EXERCISE INPUT below:
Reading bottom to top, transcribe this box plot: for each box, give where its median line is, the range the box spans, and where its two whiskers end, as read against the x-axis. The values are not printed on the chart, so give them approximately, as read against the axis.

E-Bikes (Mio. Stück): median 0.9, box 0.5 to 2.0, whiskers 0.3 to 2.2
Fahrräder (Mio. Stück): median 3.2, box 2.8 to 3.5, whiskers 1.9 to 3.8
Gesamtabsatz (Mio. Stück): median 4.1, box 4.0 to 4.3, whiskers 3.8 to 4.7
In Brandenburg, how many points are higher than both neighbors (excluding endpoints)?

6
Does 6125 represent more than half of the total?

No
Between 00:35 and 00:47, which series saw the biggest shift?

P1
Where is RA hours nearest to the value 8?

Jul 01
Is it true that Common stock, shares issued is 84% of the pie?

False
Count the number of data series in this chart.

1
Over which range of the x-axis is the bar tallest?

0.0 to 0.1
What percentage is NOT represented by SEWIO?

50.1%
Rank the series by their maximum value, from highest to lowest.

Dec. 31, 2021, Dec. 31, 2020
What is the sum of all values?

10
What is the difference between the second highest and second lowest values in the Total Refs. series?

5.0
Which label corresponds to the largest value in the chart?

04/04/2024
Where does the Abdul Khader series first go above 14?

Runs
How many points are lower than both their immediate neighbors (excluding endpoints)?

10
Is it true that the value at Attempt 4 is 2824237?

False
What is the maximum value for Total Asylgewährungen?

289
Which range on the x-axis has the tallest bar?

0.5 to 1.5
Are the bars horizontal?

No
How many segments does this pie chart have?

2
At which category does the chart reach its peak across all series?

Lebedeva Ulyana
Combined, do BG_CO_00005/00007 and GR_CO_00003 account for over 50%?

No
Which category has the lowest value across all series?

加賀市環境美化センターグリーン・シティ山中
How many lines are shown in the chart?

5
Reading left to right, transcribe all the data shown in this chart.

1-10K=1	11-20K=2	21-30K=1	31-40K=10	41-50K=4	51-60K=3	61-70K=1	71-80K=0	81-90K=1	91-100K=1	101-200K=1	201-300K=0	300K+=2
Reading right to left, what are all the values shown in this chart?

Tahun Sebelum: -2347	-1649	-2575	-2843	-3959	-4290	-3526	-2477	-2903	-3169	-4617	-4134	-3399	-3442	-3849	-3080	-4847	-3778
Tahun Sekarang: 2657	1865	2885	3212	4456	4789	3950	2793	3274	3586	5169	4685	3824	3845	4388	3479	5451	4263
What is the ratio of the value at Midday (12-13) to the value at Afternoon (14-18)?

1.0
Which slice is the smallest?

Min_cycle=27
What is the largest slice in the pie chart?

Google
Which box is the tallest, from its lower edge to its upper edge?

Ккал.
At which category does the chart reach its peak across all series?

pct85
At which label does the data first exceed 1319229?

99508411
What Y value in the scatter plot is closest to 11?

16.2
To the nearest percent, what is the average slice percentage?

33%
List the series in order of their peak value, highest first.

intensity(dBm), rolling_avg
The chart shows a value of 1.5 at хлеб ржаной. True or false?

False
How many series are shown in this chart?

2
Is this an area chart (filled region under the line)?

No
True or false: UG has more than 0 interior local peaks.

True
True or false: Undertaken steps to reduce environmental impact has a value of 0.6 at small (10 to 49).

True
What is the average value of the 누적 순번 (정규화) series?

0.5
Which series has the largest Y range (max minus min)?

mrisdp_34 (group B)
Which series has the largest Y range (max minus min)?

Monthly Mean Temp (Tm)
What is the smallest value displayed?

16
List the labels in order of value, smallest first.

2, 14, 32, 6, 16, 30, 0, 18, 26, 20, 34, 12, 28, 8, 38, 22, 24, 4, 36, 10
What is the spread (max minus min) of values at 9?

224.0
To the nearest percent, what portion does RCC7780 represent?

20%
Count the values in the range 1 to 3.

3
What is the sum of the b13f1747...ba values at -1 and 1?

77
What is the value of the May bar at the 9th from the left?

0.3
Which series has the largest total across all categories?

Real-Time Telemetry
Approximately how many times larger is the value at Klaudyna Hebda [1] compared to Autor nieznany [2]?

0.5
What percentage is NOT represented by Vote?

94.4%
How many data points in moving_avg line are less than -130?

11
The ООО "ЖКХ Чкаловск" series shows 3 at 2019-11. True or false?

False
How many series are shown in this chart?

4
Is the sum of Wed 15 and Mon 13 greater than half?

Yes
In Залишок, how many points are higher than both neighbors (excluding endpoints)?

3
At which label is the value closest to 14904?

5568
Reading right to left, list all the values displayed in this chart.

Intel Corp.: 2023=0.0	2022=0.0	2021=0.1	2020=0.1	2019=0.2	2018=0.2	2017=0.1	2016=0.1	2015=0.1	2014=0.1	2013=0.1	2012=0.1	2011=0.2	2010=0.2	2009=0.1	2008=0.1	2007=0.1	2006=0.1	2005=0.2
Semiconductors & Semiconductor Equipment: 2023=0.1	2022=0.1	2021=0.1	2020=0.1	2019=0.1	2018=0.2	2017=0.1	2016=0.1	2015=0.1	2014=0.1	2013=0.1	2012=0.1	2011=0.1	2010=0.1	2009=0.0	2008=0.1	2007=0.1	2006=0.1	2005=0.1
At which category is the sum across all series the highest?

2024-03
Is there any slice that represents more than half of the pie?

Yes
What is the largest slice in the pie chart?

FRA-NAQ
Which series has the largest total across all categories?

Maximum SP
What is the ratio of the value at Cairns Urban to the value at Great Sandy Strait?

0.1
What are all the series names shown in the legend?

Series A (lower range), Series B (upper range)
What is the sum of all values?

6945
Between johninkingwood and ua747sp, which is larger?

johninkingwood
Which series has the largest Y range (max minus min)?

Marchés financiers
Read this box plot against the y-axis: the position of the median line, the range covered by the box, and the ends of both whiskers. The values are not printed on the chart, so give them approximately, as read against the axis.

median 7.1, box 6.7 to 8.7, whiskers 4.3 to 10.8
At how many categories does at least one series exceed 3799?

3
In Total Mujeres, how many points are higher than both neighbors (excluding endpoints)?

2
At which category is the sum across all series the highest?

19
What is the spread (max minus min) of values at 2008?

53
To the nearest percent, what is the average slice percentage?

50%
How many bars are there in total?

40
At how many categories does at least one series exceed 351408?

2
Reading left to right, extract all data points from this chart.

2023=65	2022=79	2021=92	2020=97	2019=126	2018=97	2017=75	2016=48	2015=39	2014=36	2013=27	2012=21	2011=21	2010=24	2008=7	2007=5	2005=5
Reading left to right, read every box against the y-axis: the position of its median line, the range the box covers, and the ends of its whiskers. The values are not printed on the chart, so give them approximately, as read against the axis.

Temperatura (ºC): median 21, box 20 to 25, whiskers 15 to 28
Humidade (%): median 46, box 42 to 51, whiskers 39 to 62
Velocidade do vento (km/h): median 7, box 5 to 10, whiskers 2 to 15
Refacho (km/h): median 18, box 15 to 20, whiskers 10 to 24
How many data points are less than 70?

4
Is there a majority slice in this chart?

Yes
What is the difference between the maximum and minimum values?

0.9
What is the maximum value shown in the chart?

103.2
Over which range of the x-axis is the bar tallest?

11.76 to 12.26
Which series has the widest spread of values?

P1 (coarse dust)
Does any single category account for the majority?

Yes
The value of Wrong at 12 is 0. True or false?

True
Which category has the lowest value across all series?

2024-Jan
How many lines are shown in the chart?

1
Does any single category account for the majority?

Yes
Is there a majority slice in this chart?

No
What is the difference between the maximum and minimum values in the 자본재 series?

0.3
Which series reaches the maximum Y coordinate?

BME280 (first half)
End of EXERCISE INPUT.
**WORK ORDER**
Return every line in the entries above that contains the string "Reading".

**ANSWER TO THE EXERCISE**
Reading bottom to top, transcribe this box plot: for each box, give where its median line is, the range the box spans, and where its two whiskers end, as read against the x-axis. The values are not printed on the chart, so give them approximately, as read against the axis.
Reading left to right, transcribe all the data shown in this chart.
Reading right to left, what are all the values shown in this chart?
Reading right to left, list all the values displayed in this chart.
Reading left to right, extract all data points from this chart.
Reading left to right, read every box against the y-axis: the position of its median line, the range the box covers, and the ends of its whiskers. The values are not printed on the chart, so give them approximately, as read against the axis.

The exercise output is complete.